February 4, 2011

Microsoft Cheated with Bing

Filed under: Main — admin @ 12:01 am

I can picture the meeting now: Microsoft executives were pounding on the table, trying to compete with Google’s primary business, web search. Engineers demonstrated algorithms and explained flow charts, but the suits were displeased. They wanted results now. Better searching techniques didn’t matter, what was important was knocking Google off its perch.

So Microsoft cheated.

The article here explains how the process worked.

The technies at Google uncovered some unique searches, things that would only happen on Google. Then they remarked how similar searches on Microsoft’s search engine Bing produced the same results. If Microsoft weren’t just copying Google’s results, then Bing would have come up with its own unique results. It didn’t.

Real Genius cheating

Cheating is nothing new, of course. When you don’t know something, it’s easier to lift someone else’s work and either claim it as your own (plagiarizing) or simply submit the work and hope you don’t get caught. In fact, I’d argue that most cheaters simply want to pass the class, not really understand the material.

Microsoft obviously doesn’t understand the material.

Not only that, Microsoft has a history of cheating when it comes to competing in the computer industry.

Back in the early 1990s, memory management software was very popular. The operating system of the day, DOS, was limited to using only 640K of RAM on machines that had up to 4MB of memory.

Memory management software was big business and, obviously, Microsoft wanted a chunk of that pie. Their solution was DOS 5, which included memory management built-in.

I was a DOS 5 beta tester. As such, I enjoyed looking at the operating system’s raw code. I’d heard a rumor that Microsoft was out to get QEMM, the premier memory management software of the time. Sure enough, inside the code for DOS 5, there was instructions that looked for the QEMM driver in memory and, if found, the driver was disabled.

Naturally, I made my discovery public, sending the information off to INFOworld magazine, which published my findings. Microsoft denied it, of course. Then they explained that there had to be special handlers for QEMM. Then the code disappeared with the next release of the DOS 5 beta.

It was quite the scandal.

In fact, I remember the Microsoft PR lady calling me and asking me if there was anything Microsoft could do for me, or anything I needed. I politely told her “No,” and she never called me again.

The bottom line is that Microsoft is apparently prone to cheating. It’s nothing new. I’m sure that there are lots of bright engineers and people with good ideas at Microsoft. Let’s hope that they don’t all get frustrated and thwarted by management.

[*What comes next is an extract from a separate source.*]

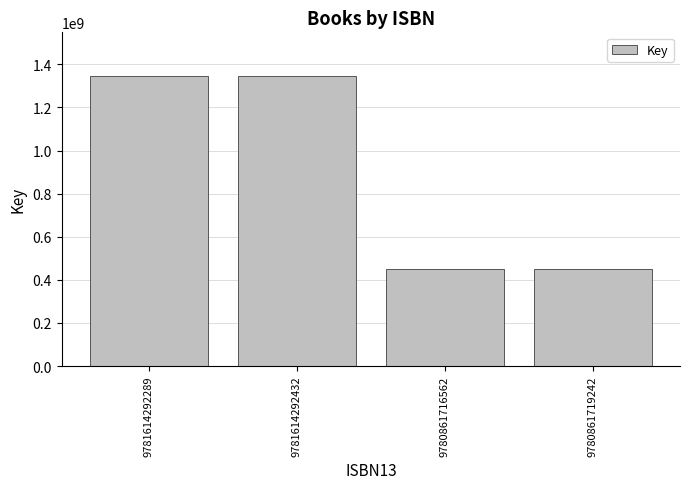

The chart shows a value of 1346251409 at 9781614292432. True or false?

True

Until then, well, Microsoft is apparently doing nothing to improve it’s shoddy reputation.

5 Comments

  1. “I was a DOS 5 beta tester. As such, I enjoyed looking at the operating system’s raw code.”
    …any chance you still have the source code? 😀

    Comment by linuxlove — February 4, 2011 @ 5:55 am

  2. There’s a difference between raw code and source code. I simply looked at the boot loader using a hex editor. The very first page showed the name of the QEMM driver sitting there as plain text. I didn’t decompile the code, but found in curious that the operating system would specifically reference the most popular memory manager directly.

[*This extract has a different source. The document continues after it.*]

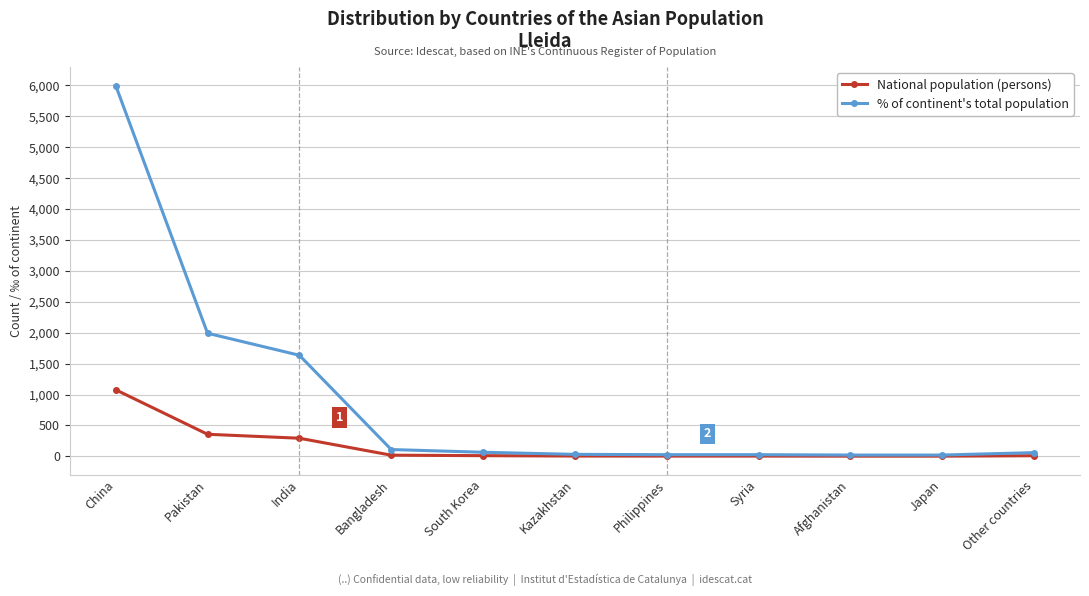

List the series in order of their peak value, lowest first.

National population (persons), % of continent's total population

    Comment by admin — February 4, 2011 @ 6:35 am

  3. Ah, I see.

    It seems that Microsoft did the same thing with Windows 3.1: The early betas of the software had a little bit of code which would prevent it running on DR DOS, but ran fine on MS or IBM/PC DOS.

    Comment by linuxlove — February 4, 2011 @ 6:46 am

  4. And there was a trick you could use in DR DOS that would allow Windows to run. I recall Microsoft saying it was a security measure or some such nonsense.

    Comment by admin — February 4, 2011 @ 6:51 am

  5. I think that this is incredible lazy. Microsoft has more experience and resources at it’s disposal than almost any other company on earth, and they still copy other people’s work.